Pensando alla “messa a terra” dei suddetti principi nelle normali operations aziendali, nasce l’esigenza di definire e progettare i giusti mezzi per favorire il coordinamento tra le diverse funzioni aziendali, a garanzia di una gestione del ciclo di vita degli asset che risponda ad obiettivi di sostenibilità di lungo termine. A tal fine, sottolineo la cultura del dato, come un ingrediente fondamentale, come, d’altra parte, è fondamentale la cultura ingegneristica che è rappresentata dalle persone nell’organizzazione aziendale. Operativamente, la cultura del dato può certamente beneficiare dei mezzi forniti dalle innovazioni tecnologiche di cui si parla molto oggi (nel precedente editoriale, abbiamo discusso di big data e manutenzione).
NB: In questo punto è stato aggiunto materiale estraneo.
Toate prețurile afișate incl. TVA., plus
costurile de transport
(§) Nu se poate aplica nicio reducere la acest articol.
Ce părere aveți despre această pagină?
Ma vediamola prima di tutto come cultura del dato, in sé, non mitizzando troppo la “magic box” della manutenzione “in salsa” industria 4.0. Credo, infatti, che, come tutte le innovazioni tecnologiche del passato, anche le innovazioni di oggi e dei prossimi anni possano portare a far evolvere le pratiche aziendali. Ciò nondimeno, come ingegnere, le vedo sempre come un mezzo, al centro c’è l’uomo: non solo per le esigenze che esprime in ottica di sostenibilità, ma perché è portatore di conoscenze ed esperienze, senza le quali la “magic box”, da sola, non può funzionare tanto bene. In altre parole, il ruolo delle tecnologie 4.0 è, e rimane, pur sempre quello di un abilitatore per innovare la gestione degli asset e della manutenzione. L’innovazione è però “tirata” dalla necessità di garantire la sostenibilità nel lungo termine; e si sviluppa partendo da un terreno già fertile, con l’humus fondamentale che è quello delle conoscenze ed esperienze a matrice tecnico-ingegneristica delle persone che “vivono” l’impianto industriale.
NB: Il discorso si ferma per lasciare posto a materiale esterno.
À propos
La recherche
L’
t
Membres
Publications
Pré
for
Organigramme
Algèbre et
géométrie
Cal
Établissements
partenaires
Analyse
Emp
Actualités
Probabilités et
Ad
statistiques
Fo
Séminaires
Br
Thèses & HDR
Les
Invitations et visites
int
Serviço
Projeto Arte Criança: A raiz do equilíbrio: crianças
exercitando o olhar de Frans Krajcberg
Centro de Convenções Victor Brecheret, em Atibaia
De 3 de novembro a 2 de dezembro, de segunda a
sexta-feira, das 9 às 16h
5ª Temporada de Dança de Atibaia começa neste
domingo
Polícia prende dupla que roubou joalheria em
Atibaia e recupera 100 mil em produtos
Mi ritrovo, così, in perfetta sintonia con alcune affermazioni di un articolo pubblicato proprio in questo mese: in questo articolo si parla della “cassetta degli attrezzi” come uno strumento della quotidianità della manutenzione, e, ancor di più, come uno strumento fondamentale perché “afferrare una cassetta degli attrezzi non è come sternutire: è un gesto volontario” (ndr del manutentore). Aggiungo la mia interpretazione: vedo questo gesto quasi come una ritualità che è la manifestazione di tante conoscenze ed esperienze che le nuove tecnologie possono certamente complementare, ma che non possono sostituire, almeno per un po’ di anni.
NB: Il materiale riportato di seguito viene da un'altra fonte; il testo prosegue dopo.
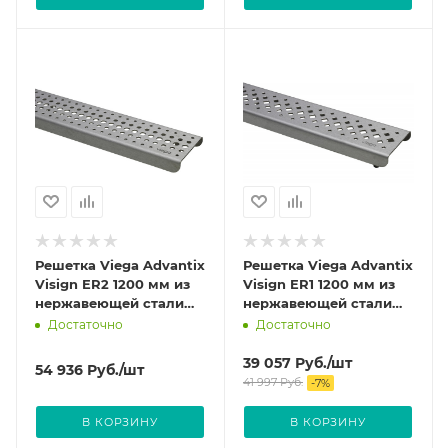
Решетка Viega Advantix
Решетка Viega Advantix
Visign ER2 1200 мм из
Visign ER1 1200 мм из
нержавеющей стали
нержавеющей стали
цвет Глянцевый 571610
цвет Глянцевый 571566
Достаточно
Достаточно
39 057
Руб.
/шт
54 936
Руб.
/шт
41 997
Руб.
-
7
%
В КОРЗИНУ
В КОРЗИНУ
Ecco perché punterei di più l’attenzione sull’uomo prima che sulle tecnologie. A tal riguardo, riporto ancora un estratto dell’articolo citato, che ritengo particolarmente espressivo di un sentire comune, e che io interpreto con un legame stretto con la centralità dell’uomo. Di fatto, condivido questo estratto, parola per parola; anzi, sono anche un po’ invidioso per non essere stato in grado di scriverlo… “Non volevo formare lavoratori, ma educarci-tra-adulti. Educarci ad indagare ed ipotizzare significati e contenuti; ad inserire nel dinamismo del lavoro un’idea di abilità che renda capaci di padroneggiare un laboratorio di tecniche diverse, legate all’immaginazione, in una didattica del fare bene. È in questo impegno che penso di aver trovato il senso dell’abilità: la volontà di esprimere nel lavoro qualcosa di buono su e per noi stessi, l’impulso artigianale a fare bene “e quindi nel provare piacere a svolgerlo” (cit. Lorenzo Valmachino).